Malcolm’s entire body relaxed as the last five years lifted off his shoulders. “I do now. But first, I have something I need to do.”

***

The screeching of tires in the driveway pulled Malcolm’s attention away from the crashing surf, and he rolled his head against the Adirondack chair and watched his father climb out of the black town car.

The old man must have broken the land speed record to get here within a half hour. The sight of his somewhat bedraggled, haggard-looking father, his suit wrinkled, a dazed and barely covered look of panic in his eyes, was the second best thing Malcolm had seen all day.

“Did you call the police?” Chadwick tugged his suit jacket closed as he stomped up the stairs and through the embossed glass front door Malcolm had left open.

“I told you on the phone that I didn’t.” Malcolm pushed himself to his feet and followed him into the side office that was a near replica of the one at his home. “And no, for the tenth time, I didn’t touch anything.”

Chadwick circled the three narrow crates in the middle of the floor, each with “Fragile” and “This End Up” stamped on the stressed wood. And the three paintings in front of them. “I came in, got something to drink, and thought I’d check my email since my cell reception is crap. When I opened the door, this is what I found. How many paintings do you need, Dad?”
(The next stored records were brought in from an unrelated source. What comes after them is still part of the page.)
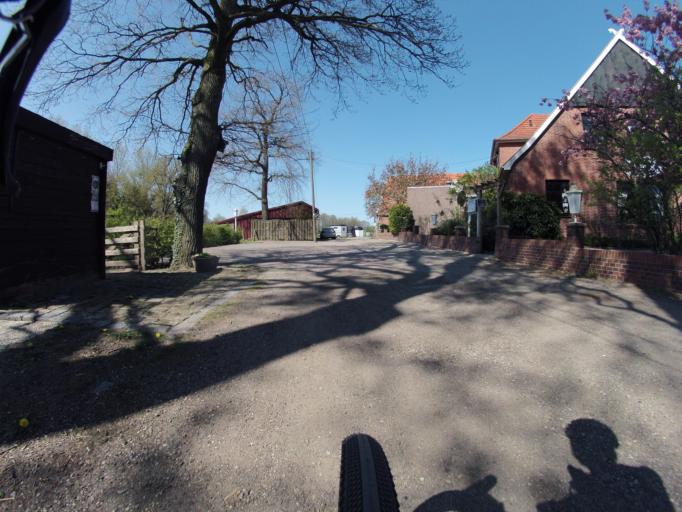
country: NL
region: Overijssel
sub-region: Gemeente Losser
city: Losser
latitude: 52.2739
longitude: 7.0285
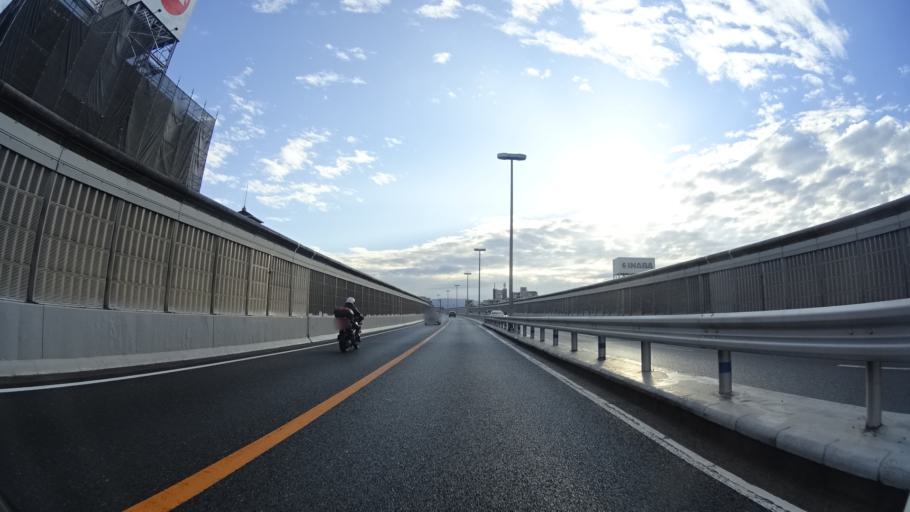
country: JP
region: Osaka
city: Moriguchi
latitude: 34.6783
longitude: 135.5691
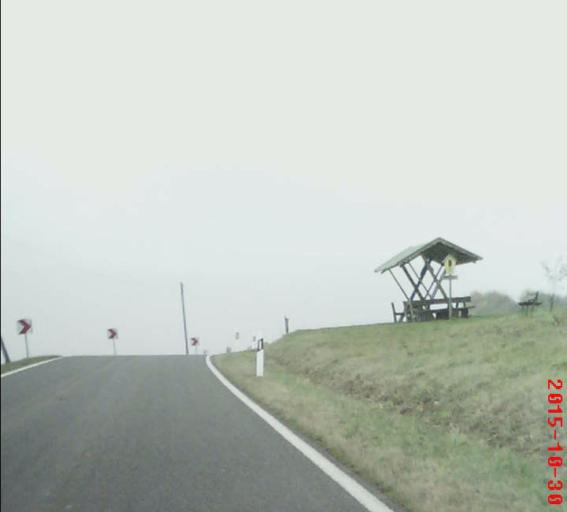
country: DE
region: Thuringia
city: Wachstedt
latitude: 51.2979
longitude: 10.2366
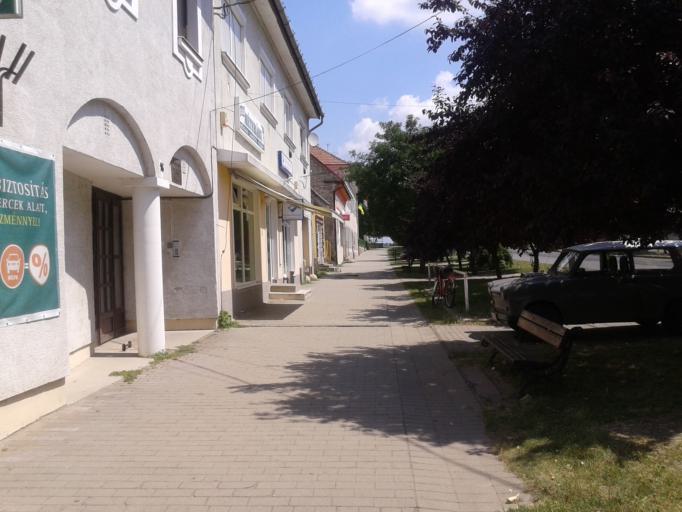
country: HU
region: Fejer
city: Bicske
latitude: 47.4903
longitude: 18.6337
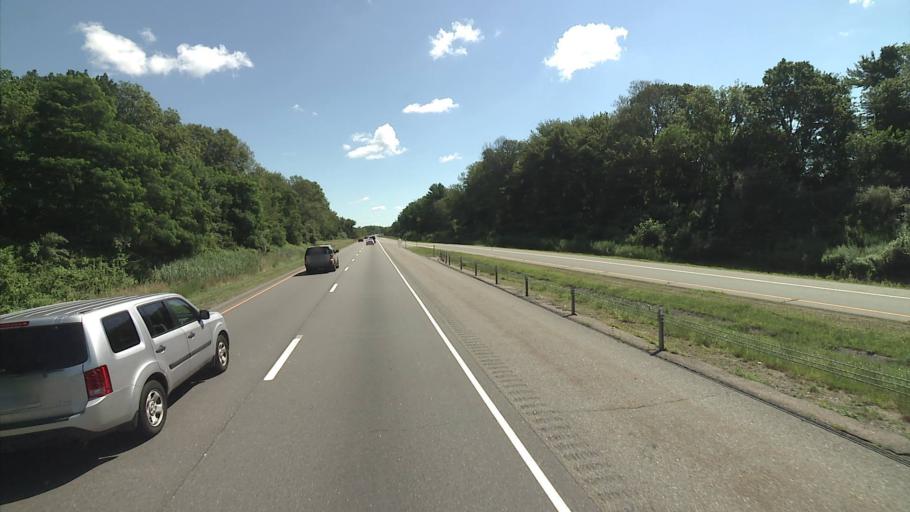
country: US
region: Connecticut
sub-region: New London County
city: Old Mystic
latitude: 41.3797
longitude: -71.9021
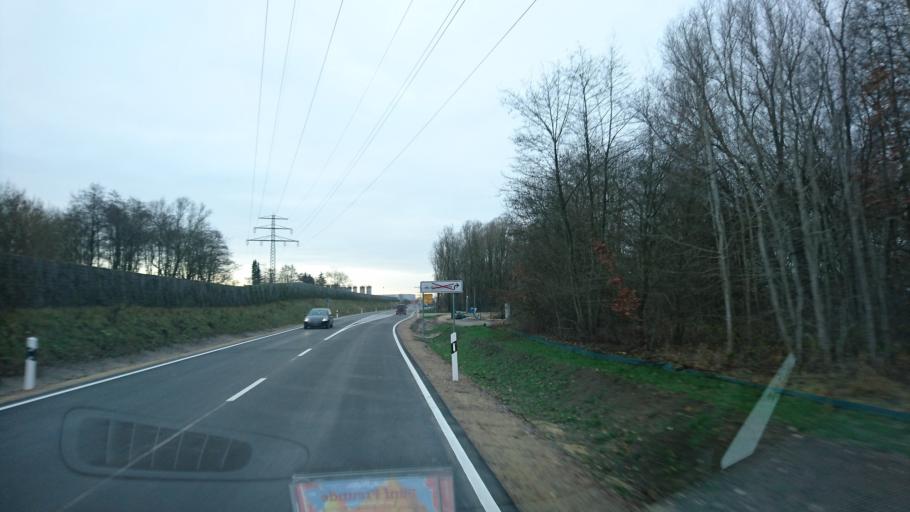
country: DE
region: Schleswig-Holstein
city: Pinneberg
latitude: 53.6727
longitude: 9.7822
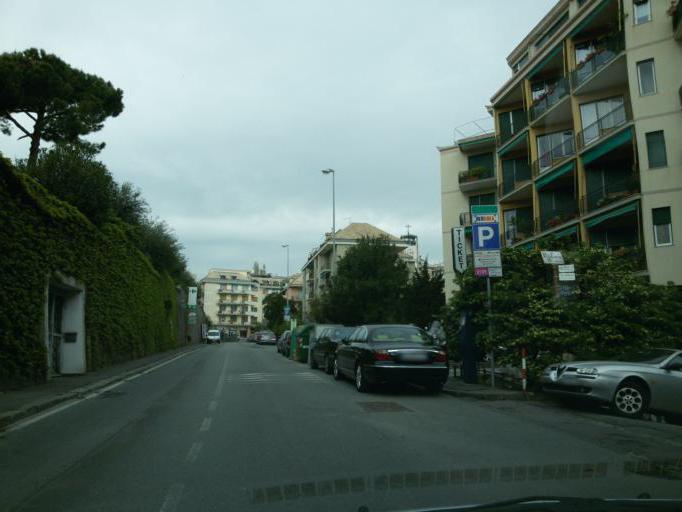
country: IT
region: Liguria
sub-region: Provincia di Genova
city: Genoa
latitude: 44.3985
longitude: 8.9759
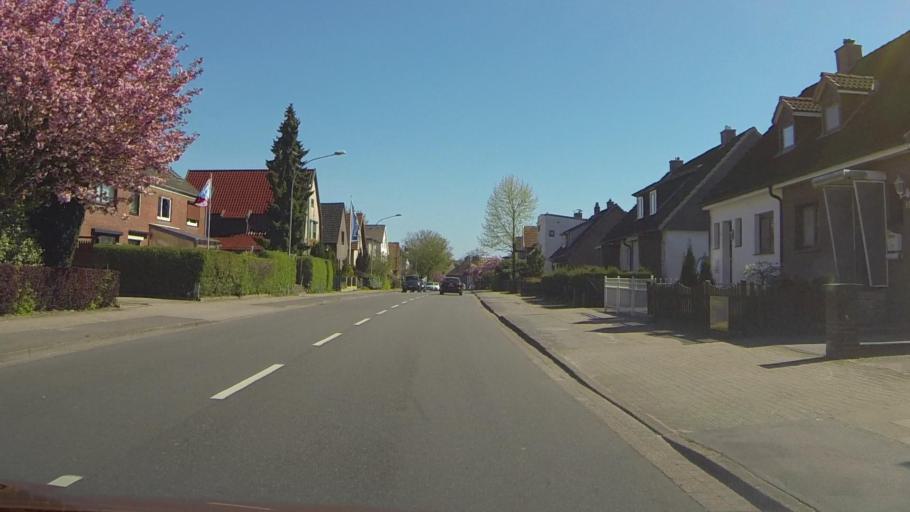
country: DE
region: Schleswig-Holstein
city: Pinneberg
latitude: 53.6673
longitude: 9.7869
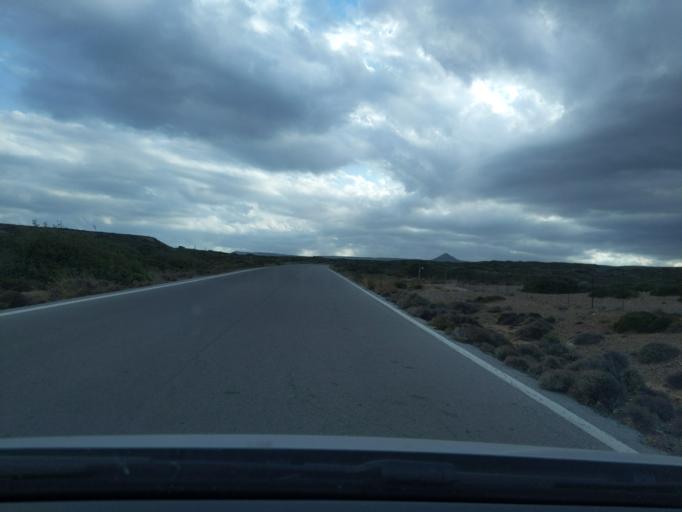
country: GR
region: Crete
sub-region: Nomos Lasithiou
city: Palekastro
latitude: 35.2465
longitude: 26.2497
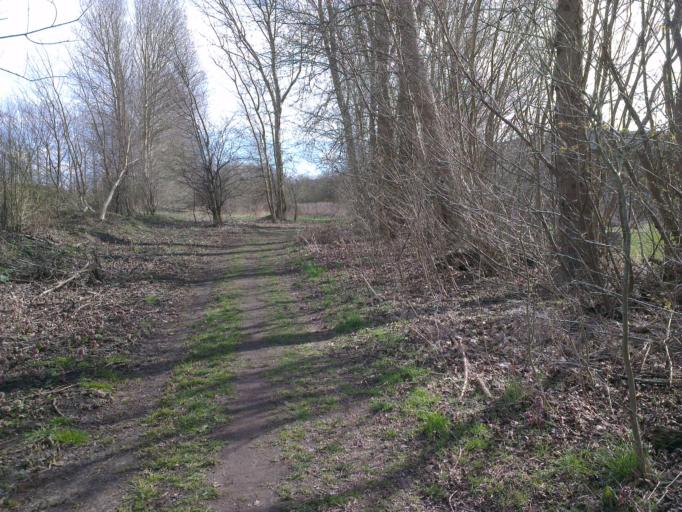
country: DK
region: Capital Region
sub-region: Frederikssund Kommune
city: Frederikssund
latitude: 55.8516
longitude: 12.0708
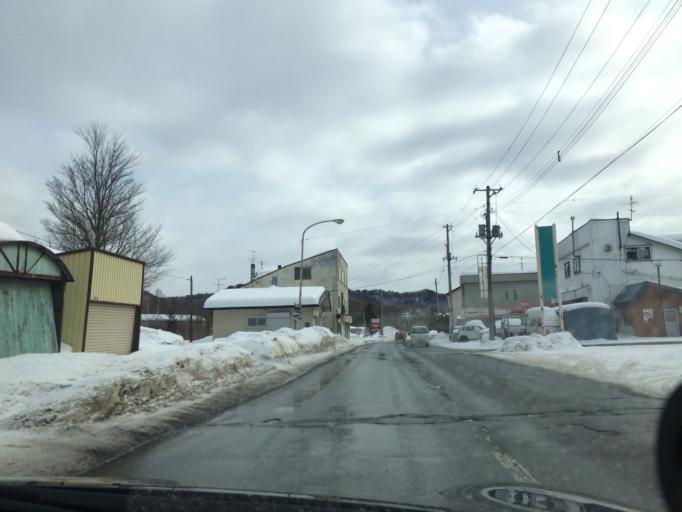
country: JP
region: Hokkaido
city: Iwamizawa
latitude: 42.9583
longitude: 142.0291
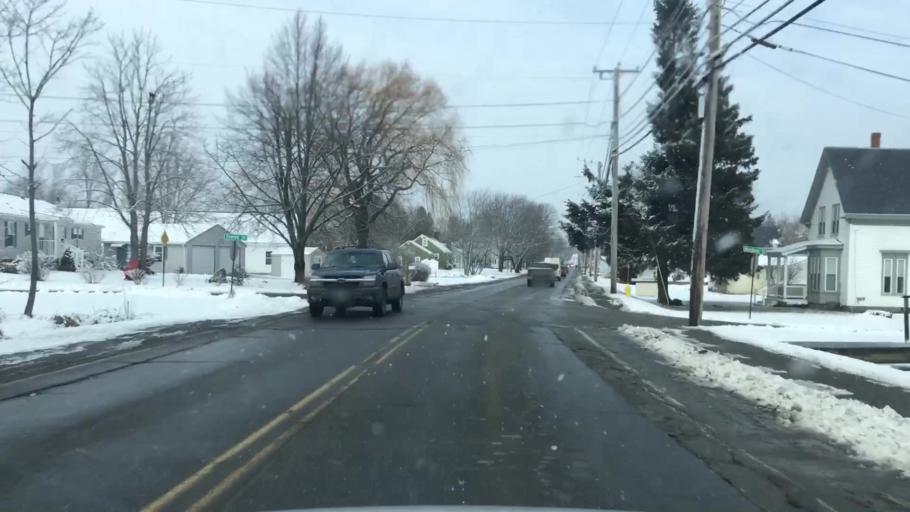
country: US
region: Maine
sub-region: Knox County
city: Rockland
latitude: 44.0926
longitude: -69.1106
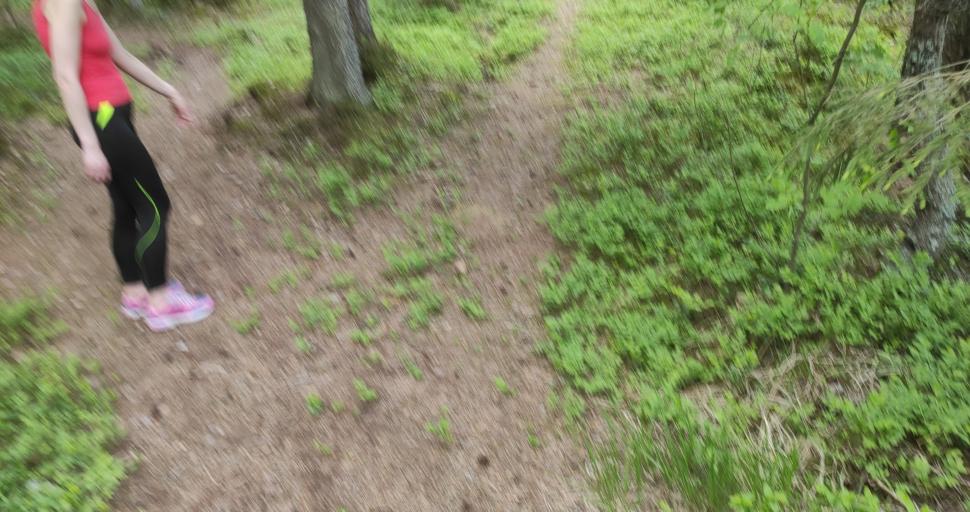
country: LV
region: Talsu Rajons
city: Stende
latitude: 57.1188
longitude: 22.2824
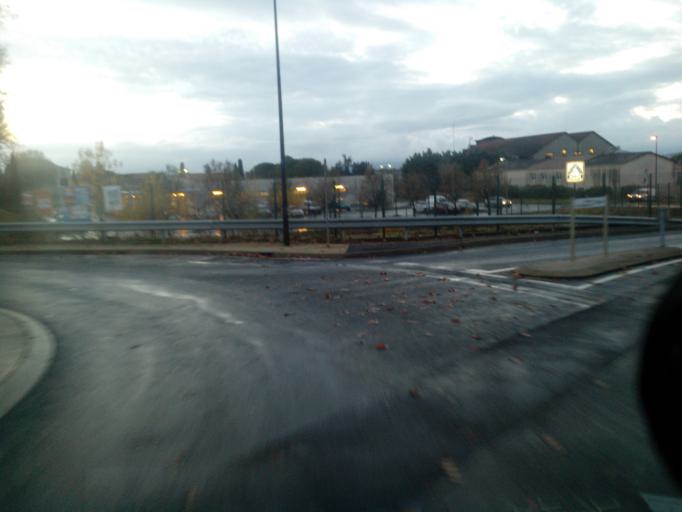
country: FR
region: Languedoc-Roussillon
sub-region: Departement de l'Herault
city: Gignac
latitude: 43.6559
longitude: 3.5555
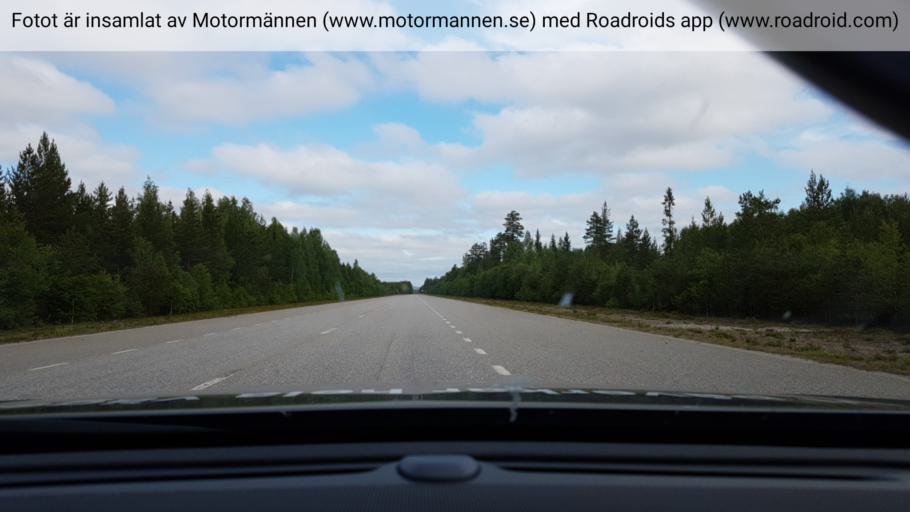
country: SE
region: Vaesterbotten
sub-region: Norsjo Kommun
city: Norsjoe
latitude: 64.5691
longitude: 19.3121
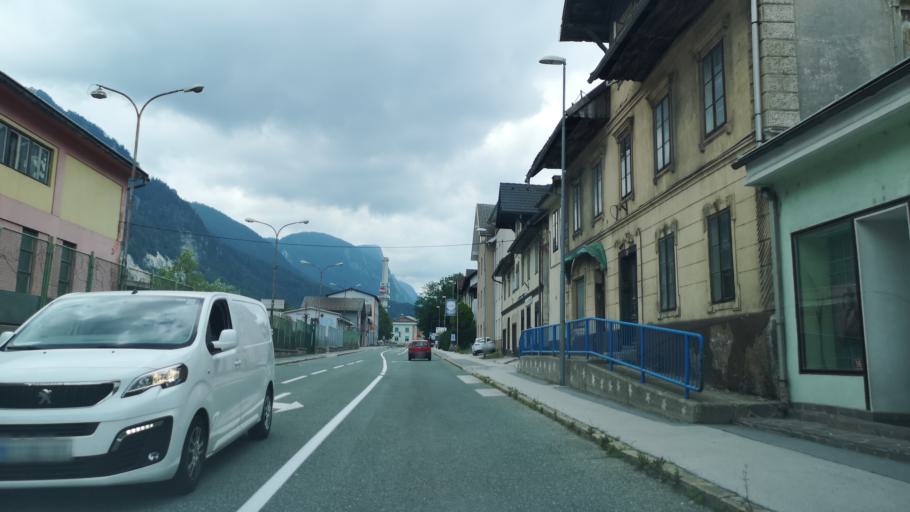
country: SI
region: Jesenice
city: Jesenice
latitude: 46.4313
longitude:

His father raised accusing eyes. “These are for specific buyers at the auction, not that it’s any of your business. What are you doing here anyway?” Chadwick began ripping the packing raffia out of the crates and slid the paintings back in.

And here Malcolm had taken such care unpacking them. And taking pictures of them. All his hard work. “I was going to bring Sheila up here for the weekend, but that plan’s shot to hell since it’s about to be a crime scene.”